Change 274640 merged by Jcrespo:
Enable pt-heartbeat on all misc masters (except m1)

https://gerrit.wikimedia.org/r/274640

Change 274670 had a related patch set uploaded (by Jcrespo):
Enable the new pt-heartbeat on core production hosts

https://gerrit.wikimedia.org/r/274670

Change 274670 merged by Jcrespo:
Enable the new pt-heartbeat on core production hosts

https://gerrit.wikimedia.org/r/274670

pt-heartbeat is puppetized and in production on all main core, misc and labs servers.

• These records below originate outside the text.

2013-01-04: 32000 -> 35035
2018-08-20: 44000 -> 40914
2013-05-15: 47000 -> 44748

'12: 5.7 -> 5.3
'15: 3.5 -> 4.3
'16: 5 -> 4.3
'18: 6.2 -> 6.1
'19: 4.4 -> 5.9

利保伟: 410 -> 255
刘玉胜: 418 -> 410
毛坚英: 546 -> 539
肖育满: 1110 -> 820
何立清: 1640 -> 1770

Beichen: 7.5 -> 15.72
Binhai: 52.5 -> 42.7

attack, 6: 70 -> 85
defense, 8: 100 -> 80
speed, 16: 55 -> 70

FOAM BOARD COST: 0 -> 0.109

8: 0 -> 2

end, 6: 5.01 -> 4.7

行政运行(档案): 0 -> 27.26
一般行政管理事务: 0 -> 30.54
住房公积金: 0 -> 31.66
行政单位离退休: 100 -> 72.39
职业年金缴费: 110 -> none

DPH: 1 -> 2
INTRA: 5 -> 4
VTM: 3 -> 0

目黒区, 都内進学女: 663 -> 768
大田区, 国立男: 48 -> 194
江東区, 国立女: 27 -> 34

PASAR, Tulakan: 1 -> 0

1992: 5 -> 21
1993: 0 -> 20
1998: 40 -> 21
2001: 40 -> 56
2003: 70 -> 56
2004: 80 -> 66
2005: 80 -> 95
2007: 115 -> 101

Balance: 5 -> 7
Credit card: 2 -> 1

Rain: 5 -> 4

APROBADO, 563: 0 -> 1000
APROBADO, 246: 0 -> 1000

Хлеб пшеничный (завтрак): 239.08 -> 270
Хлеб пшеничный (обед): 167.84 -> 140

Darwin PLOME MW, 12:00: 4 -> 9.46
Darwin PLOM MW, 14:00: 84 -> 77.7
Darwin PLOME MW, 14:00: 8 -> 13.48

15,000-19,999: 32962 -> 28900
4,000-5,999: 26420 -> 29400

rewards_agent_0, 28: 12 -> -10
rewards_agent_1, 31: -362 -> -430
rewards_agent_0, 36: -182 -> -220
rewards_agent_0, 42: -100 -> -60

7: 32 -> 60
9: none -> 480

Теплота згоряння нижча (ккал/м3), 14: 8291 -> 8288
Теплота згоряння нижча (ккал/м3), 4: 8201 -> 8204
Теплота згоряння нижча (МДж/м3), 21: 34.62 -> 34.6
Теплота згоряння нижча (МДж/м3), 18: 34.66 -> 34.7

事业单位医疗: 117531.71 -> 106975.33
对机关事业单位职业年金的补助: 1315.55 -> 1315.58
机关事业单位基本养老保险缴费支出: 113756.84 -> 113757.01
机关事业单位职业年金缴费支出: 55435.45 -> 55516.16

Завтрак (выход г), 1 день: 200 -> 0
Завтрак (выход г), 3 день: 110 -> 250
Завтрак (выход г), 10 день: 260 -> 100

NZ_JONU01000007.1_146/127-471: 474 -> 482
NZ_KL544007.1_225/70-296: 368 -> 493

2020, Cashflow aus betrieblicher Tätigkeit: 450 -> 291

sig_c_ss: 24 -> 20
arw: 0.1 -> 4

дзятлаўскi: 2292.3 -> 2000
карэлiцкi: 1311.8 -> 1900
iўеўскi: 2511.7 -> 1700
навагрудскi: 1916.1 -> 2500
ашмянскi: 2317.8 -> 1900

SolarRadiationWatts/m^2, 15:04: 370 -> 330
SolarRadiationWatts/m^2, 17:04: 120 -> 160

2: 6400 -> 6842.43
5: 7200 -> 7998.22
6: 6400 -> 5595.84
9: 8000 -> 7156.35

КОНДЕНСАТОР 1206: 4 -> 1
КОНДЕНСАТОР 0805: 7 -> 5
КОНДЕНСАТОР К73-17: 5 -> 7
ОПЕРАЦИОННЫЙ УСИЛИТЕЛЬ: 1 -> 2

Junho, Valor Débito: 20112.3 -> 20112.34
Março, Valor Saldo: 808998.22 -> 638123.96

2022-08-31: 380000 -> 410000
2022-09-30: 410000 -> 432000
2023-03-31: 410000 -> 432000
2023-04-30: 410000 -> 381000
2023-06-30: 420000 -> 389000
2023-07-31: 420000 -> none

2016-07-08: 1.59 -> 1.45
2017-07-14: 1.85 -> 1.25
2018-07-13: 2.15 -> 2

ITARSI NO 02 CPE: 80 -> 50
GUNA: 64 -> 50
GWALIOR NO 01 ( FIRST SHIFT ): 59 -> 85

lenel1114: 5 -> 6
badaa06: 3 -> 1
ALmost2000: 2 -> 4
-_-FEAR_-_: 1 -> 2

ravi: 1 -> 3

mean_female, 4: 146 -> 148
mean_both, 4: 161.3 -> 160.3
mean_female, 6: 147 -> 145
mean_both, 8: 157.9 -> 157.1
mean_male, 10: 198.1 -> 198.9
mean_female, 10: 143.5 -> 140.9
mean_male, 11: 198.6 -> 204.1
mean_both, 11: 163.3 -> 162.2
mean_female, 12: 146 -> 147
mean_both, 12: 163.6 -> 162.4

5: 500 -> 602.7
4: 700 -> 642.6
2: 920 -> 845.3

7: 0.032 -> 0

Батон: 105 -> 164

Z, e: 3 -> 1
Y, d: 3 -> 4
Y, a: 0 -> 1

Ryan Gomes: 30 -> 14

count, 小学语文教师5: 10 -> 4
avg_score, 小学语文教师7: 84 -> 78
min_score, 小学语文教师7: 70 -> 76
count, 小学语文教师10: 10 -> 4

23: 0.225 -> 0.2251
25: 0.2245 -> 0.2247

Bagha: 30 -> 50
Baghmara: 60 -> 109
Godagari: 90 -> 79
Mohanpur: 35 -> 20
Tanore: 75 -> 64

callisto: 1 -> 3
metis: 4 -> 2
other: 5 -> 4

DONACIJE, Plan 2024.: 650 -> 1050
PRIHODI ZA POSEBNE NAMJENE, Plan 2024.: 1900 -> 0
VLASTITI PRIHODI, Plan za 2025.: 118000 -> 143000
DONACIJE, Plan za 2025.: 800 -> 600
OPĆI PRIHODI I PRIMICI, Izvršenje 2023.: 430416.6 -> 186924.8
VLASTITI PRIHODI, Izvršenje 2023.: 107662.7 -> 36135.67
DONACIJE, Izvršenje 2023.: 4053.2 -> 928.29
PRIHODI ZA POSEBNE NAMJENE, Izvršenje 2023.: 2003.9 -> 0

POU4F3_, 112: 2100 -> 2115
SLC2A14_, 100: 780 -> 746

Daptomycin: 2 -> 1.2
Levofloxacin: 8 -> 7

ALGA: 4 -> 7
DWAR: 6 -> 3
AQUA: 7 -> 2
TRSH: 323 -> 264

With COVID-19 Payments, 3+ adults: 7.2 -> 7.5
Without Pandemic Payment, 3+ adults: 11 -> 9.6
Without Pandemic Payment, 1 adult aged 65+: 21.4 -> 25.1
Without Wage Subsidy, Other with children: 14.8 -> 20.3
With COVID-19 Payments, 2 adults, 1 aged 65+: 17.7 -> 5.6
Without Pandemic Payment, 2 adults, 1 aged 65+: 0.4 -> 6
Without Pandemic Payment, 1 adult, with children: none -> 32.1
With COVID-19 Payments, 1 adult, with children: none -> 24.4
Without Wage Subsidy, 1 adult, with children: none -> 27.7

There are some minor pending tasks:

  • toolsdb slave (not active)
  • dbstore[12]001 (delayed slave, it will take 24 hour to take effect)
  • db1047 and db2002 (need a restart/change of replication filter)
  • db1048 and db2012 needs to white list heartbeat, too
jcrespo updated the task description. (Show Details)Mar 4 2016, 2:22 PM

dbstore2002 and db1047 fixed

The others too, now. It was a combination of replication filters not having been updated (pending restart) and lacking permisions for non-core servers (nagios grants).

jcrespo moved this task from In progress to Backlog on the DBA board.Mar 9 2016, 11:10 AM

check dbstore2001, it seems to have issues with pt-heartbeat.

jcrespo renamed this task from Puppetize pt-heartbeat on MariaDB10 masters and its corresponding checks on icinga to Puppetize pt-heartbeat on MariaDB10 masters and its corresponding checks on the several monitoring backends.Apr 22 2016, 5:41 PM
jcrespo moved this task from Backlog to In progress on the DBA board.Aug 2 2016, 5:30 PM

This is progressing by adding a datacenter field.

The pending scope of this ticket may be changed; as T126757 is progressing, probably tendril/graphite work will evolve into prometheus.

jcrespo closed this task as Resolved.Aug 3 2016, 9:07 AM

Resolving this, T141968 will handle tendril/dbtree and T126757, other monitoring separately.